• Exercise objective
Print every line of all the entries below, character for character and in the same order.
======== Raw data ========
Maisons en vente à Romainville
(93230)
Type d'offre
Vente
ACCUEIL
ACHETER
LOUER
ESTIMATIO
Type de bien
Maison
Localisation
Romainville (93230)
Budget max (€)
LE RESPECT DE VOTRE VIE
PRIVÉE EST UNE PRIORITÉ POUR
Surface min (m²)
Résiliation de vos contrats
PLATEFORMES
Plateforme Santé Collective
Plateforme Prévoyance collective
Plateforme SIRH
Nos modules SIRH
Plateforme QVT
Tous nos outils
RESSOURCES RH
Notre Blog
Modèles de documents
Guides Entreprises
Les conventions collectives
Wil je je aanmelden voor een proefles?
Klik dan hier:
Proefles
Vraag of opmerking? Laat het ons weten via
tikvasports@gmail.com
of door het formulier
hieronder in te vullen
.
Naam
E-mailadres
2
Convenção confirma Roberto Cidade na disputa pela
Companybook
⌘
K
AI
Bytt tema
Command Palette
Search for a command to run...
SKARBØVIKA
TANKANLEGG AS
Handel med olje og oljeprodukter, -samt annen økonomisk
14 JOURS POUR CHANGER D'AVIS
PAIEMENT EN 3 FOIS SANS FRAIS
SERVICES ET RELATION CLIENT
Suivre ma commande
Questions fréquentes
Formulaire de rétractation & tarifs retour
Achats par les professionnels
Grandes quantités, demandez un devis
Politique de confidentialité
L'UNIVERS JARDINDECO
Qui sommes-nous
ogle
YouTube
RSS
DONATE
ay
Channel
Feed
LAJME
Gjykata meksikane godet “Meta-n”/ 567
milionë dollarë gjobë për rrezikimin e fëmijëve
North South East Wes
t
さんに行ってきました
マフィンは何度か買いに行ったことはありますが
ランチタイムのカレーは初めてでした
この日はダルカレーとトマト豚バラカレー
========
• Answer to the exercise
Maisons en vente à Romainville
(93230)
Type d'offre
Vente
ACCUEIL
ACHETER
LOUER
ESTIMATIO
Type de bien
Maison
Localisation
Romainville (93230)
Budget max (€)
LE RESPECT DE VOTRE VIE
PRIVÉE EST UNE PRIORITÉ POUR
Surface min (m²)
Résiliation de vos contrats
PLATEFORMES
Plateforme Santé Collective
Plateforme Prévoyance collective
Plateforme SIRH
Nos modules SIRH
Plateforme QVT
Tous nos outils
RESSOURCES RH
Notre Blog
Modèles de documents
Guides Entreprises
Les conventions collectives
Wil je je aanmelden voor een proefles?
Klik dan hier:
Proefles
Vraag of opmerking? Laat het ons weten via
tikvasports@gmail.com
of door het formulier
hieronder in te vullen
.
Naam
E-mailadres
2
Convenção confirma Roberto Cidade na disputa pela
Companybook
⌘
K
AI
Bytt tema
Command Palette
Search for a command to run...
SKARBØVIKA
TANKANLEGG AS
Handel med olje og oljeprodukter, -samt annen økonomisk
14 JOURS POUR CHANGER D'AVIS
PAIEMENT EN 3 FOIS SANS FRAIS
SERVICES ET RELATION CLIENT
Suivre ma commande
Questions fréquentes
Formulaire de rétractation & tarifs retour
Achats par les professionnels
Grandes quantités, demandez un devis
Politique de confidentialité
L'UNIVERS JARDINDECO
Qui sommes-nous
ogle
YouTube
RSS
DONATE
ay
Channel
Feed
LAJME
Gjykata meksikane godet “Meta-n”/ 567
milionë dollarë gjobë për rrezikimin e fëmijëve
North South East Wes
t
さんに行ってきました
マフィンは何度か買いに行ったことはありますが
ランチタイムのカレーは初めてでした
この日はダルカレーとトマト豚バラカレー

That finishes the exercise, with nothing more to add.